Moundou : le CTPD conteste le choix du maire

Moundou : Le CTPD dénonce la nomination controversée du maire Beassemnda Emmanuel

Le 17 juin 2026, la scène politique à Moundou a été secouée par la désignation contestée de Beassemnda Emmanuel, candidat du parti PDI, comme maire. Cette nomination a été vivement critiquée par la Convention Tchadienne pour la Paix et le Développement (CTPD).

Barkembaye Nathaniel, délégué provincial du CTPD pour le Logone occidental, a exprimé sa désapprobation face à ce qu’il qualifie de « passage en force ». Selon lui, une mission politique dépêchée de N’Djaména, prétendument affiliée au Mouvement Patriotique du Salut (MPS), aurait imposé ce choix à la population de Moundou en contournant les procédures démocratiques.

Le CTPD, dirigé par Laoukein Kourayo Médard, accuse cette mission d’avoir « foulé au pied » les règles qui régissent les collectivités locales. Le parti soutient que le conseil municipal de Moundou, récemment élu lors des élections couplées de 2024, doit exercer pleinement ses prérogatives selon la législation en vigueur.
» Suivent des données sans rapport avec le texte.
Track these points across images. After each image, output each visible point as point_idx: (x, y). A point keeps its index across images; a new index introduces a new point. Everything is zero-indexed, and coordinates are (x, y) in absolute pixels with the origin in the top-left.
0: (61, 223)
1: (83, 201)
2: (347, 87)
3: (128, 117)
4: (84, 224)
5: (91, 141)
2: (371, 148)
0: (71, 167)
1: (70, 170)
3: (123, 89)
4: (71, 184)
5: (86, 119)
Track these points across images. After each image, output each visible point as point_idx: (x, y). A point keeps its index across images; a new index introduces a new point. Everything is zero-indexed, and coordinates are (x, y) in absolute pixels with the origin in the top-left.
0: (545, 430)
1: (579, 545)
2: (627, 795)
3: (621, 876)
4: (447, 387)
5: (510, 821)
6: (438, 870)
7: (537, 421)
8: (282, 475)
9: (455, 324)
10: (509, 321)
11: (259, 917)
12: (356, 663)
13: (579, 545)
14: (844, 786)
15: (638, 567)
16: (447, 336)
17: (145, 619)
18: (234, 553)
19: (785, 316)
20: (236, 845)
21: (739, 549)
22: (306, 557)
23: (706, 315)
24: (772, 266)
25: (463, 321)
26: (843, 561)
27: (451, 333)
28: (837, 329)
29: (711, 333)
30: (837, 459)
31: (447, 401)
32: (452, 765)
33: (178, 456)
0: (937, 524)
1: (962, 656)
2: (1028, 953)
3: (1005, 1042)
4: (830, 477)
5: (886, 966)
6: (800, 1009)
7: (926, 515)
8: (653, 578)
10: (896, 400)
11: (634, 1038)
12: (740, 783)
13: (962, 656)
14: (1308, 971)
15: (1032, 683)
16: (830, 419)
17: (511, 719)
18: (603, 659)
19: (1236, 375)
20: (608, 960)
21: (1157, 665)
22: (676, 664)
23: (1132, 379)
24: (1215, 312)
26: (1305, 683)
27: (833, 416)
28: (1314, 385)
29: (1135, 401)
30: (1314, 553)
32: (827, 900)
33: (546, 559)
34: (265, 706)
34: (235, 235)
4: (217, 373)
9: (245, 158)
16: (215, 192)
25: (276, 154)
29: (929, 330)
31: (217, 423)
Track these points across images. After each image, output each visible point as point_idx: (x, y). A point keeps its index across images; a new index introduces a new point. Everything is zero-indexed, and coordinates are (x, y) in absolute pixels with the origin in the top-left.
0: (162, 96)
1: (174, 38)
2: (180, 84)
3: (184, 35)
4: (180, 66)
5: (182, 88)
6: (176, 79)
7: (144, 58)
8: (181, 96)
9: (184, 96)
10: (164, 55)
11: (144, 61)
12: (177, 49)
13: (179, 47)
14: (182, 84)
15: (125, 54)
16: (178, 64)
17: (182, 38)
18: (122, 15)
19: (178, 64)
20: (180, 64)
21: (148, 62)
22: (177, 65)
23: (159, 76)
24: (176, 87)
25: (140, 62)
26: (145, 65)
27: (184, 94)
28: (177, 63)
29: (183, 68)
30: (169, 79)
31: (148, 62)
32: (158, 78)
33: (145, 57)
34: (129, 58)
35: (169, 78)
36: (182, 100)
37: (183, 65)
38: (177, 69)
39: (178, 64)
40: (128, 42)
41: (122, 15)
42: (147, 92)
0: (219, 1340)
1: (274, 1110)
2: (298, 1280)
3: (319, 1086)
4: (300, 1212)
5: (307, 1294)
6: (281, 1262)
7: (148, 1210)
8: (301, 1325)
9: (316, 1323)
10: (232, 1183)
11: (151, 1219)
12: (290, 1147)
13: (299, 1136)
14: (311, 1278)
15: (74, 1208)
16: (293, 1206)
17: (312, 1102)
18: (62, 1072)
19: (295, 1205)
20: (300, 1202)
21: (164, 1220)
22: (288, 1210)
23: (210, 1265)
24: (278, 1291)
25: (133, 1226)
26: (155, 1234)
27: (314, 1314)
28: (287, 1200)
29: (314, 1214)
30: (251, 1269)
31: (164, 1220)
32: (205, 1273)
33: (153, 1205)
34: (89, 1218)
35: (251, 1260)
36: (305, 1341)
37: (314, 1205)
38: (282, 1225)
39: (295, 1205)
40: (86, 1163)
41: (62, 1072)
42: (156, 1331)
Le délégué Barkembaye Nathaniel a souligné que l’événement du 17 juin allait à l’encontre des principes fondamentaux de la démocratie. Selon lui, la désignation aurait dû être entérinée lors d’une session formelle, respectant la loi 014 du 31 juillet 2024. Il affirme que la mission politique a convoqué individuellement les conseillers municipaux dans un hôtel local, exerçant des pressions pour qu’ils approuvent un procès-verbal destiné à installer l’exécutif communal.

La CTPD considère ces actions comme une atteinte à la souveraineté des électeurs de Moundou et au bon fonctionnement de l’administration locale. Le parti a formellement demandé aux autorités compétentes d’annuler cette désignation et le procès-verbal perçu comme extorqué.

Le parti a également encouragé ses conseillers, qui refusent de valider le document en question, à saisir la Chambre administrative pour contester cette décision. En guise de dernier recours, la CTPD menace de retirer l’ensemble de ses conseillers, représentant un tiers du conseil municipal, si aucune action corrective n’est prise. Selon Barkembaye Nathaniel, c’est la législation en vigueur qui déterminera la suite des événements.

Ces manifestations de désaccord mettent en lumière les tensions politiques locales persistantes et soulèvent des questions sur l’intégrité des processus démocratiques dans la région. Les observateurs locaux et internationaux suivent de près cette situation, cherchant à préserver la stabilité et l’application fidèle des lois au Tchad.